Multicollinearity and omitting a correlated variable - Contradiction

Hello everyone

I am little confused with the multicollinearity and misspecification thing…

When two independent variables are correlated its multicollinearity and to correct that schweser text says omit one or more correlated variables…


going forward when it goes one to explain misspecifications it says that if an independent variable (say A) is omitted which is correlated with another independent variable (say B) then the error term is also correlated with that remaining variable (i.e. B) resulting in regression coefficients biased and inconsistent…!!

Why excluding a correlated independent variable causing problem when we were supposed to do that when correcting multicollinearity… I might be missing a connection b/w the two?. SOMEONE PLZ HELP MEEE!!

You’re not missing anything. It’s just that CFAI is terrible at many basic statistical concepts and the prep providers are usually worse than the CFAI.

In real life, there are many more fixes for multicollinearity, and there are many times where a fix isn’t needed even though multicollinearity is substantially present.

For the test, they likely won’t make you choose between it, but dropping a correlated independent variable is possible as a solution. However, this may cause additional issues. No multicollinearity isn’t an assumption needed for unbiasedness and consistency, whereas you can violate an assumption by excluding a truly important variable that is correlated with another in the model. ’

For the exam, just recall that dropping a correlated x variable might be reasonable. Also recognize that doing so may cause the model to lose some nice properties. In real life, you need to balance the benefits, but on the test, they probably won’t have you do that.

Thanks alot tikersu.

Pls help me with one more thing the text says “even though multicolinearity does not effect the consistency of slope co-efficients, such coefficients themselves tend to be unreliable”

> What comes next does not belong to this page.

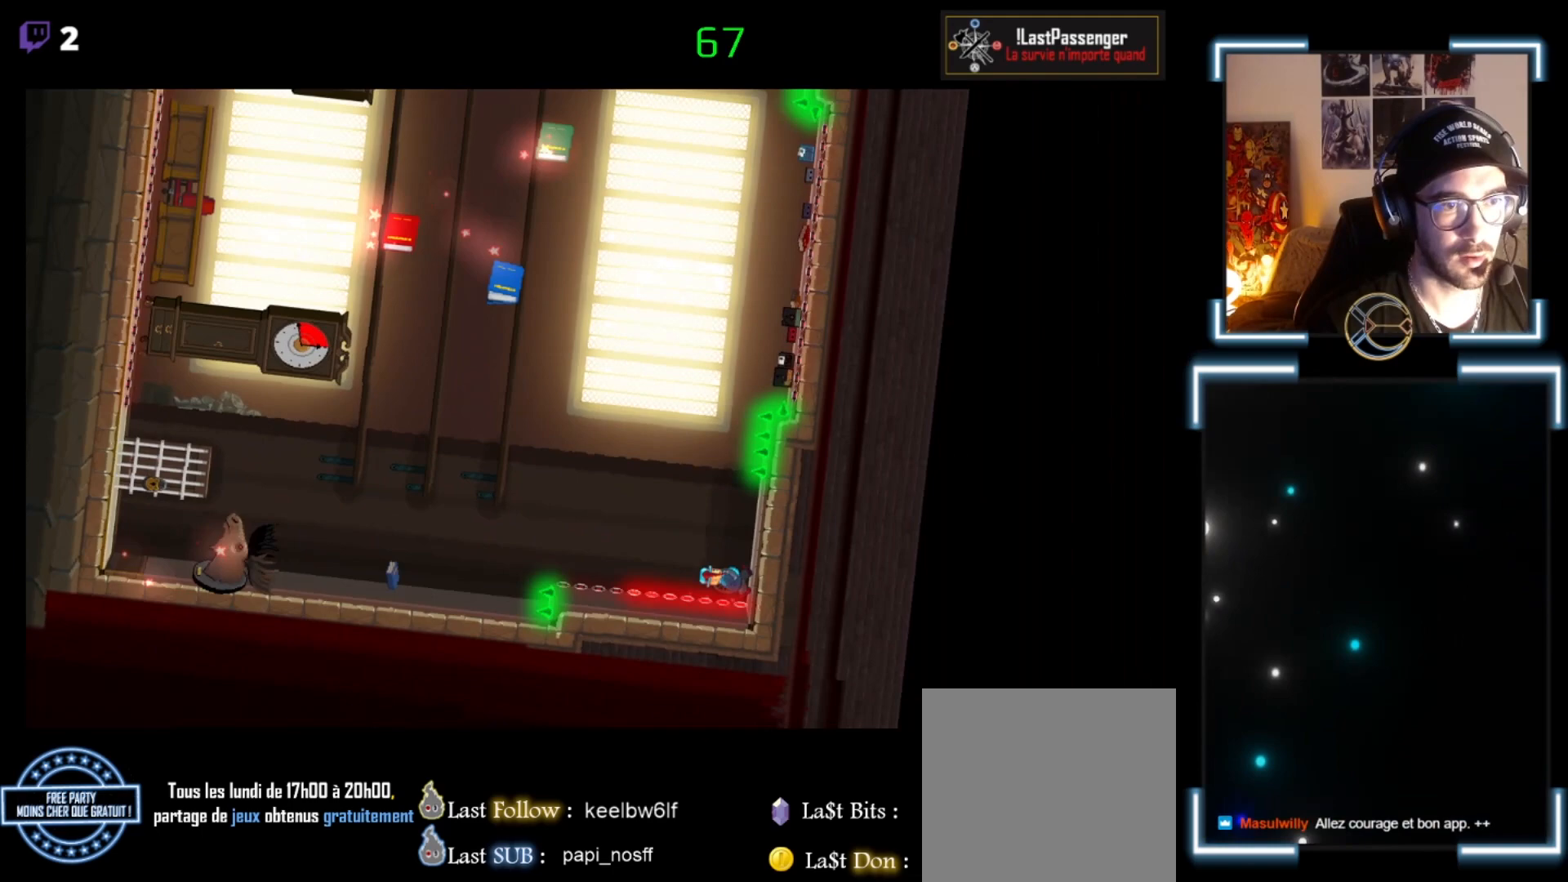
{"buttons": ["A", "X"], "left_stick": "right", "events": [[167, "left_stick", "right"], [300, "left_stick", "center"], [467, "A", "down"], [467, "left_stick", "right"]]}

what does this hairy sentence mean?

The desirable properties of the coefficient estimator, unbiased and consistent, are unaffected by multicollinearity. However, the relationship between the X variables makes it hard to attribute the relationship of each variable with the dependent variable. This means that the coefficients may have different signs or magnitudes than they should-- purely as an artifact of the interrelatedness of the x-variables.

Here is a quick way to think of it: Imagine you are a teacher in the classroom. If students raise hands and wait to be called on before answering, you can discern who gave what answer and who was correct (less multicollinearity among predictors). If students shout out the answers to questions, it becomes difficult to know who gave the correct answer, but you just know the correct answer was said (relatively more multicollinearity among predictors makes attribution harder).

This is what they mean by “unreliable”-- caution should be used when trying to interpret them, but it’s pretty much irrelevant if all you want the regression for is to generate predicted values.

Great analogy… thank you again… much clear!!

I’m glad you found it useful!

Tikersu another problem withs stats that I have… sorry I am bothering you a lot but really like the way you make things clear

In autoregressive model the time series has to be covariance stationary (constant mean, constant variance and constant cov)… But when you have these assumptions why would you then need to forecast using auroregressive model… Wouldn’t the forecasted value be then similar to past value i.e. the forecast will also be a mean… What’s the use of doing regression then???

Tikersu / smagician pls help me with my previous post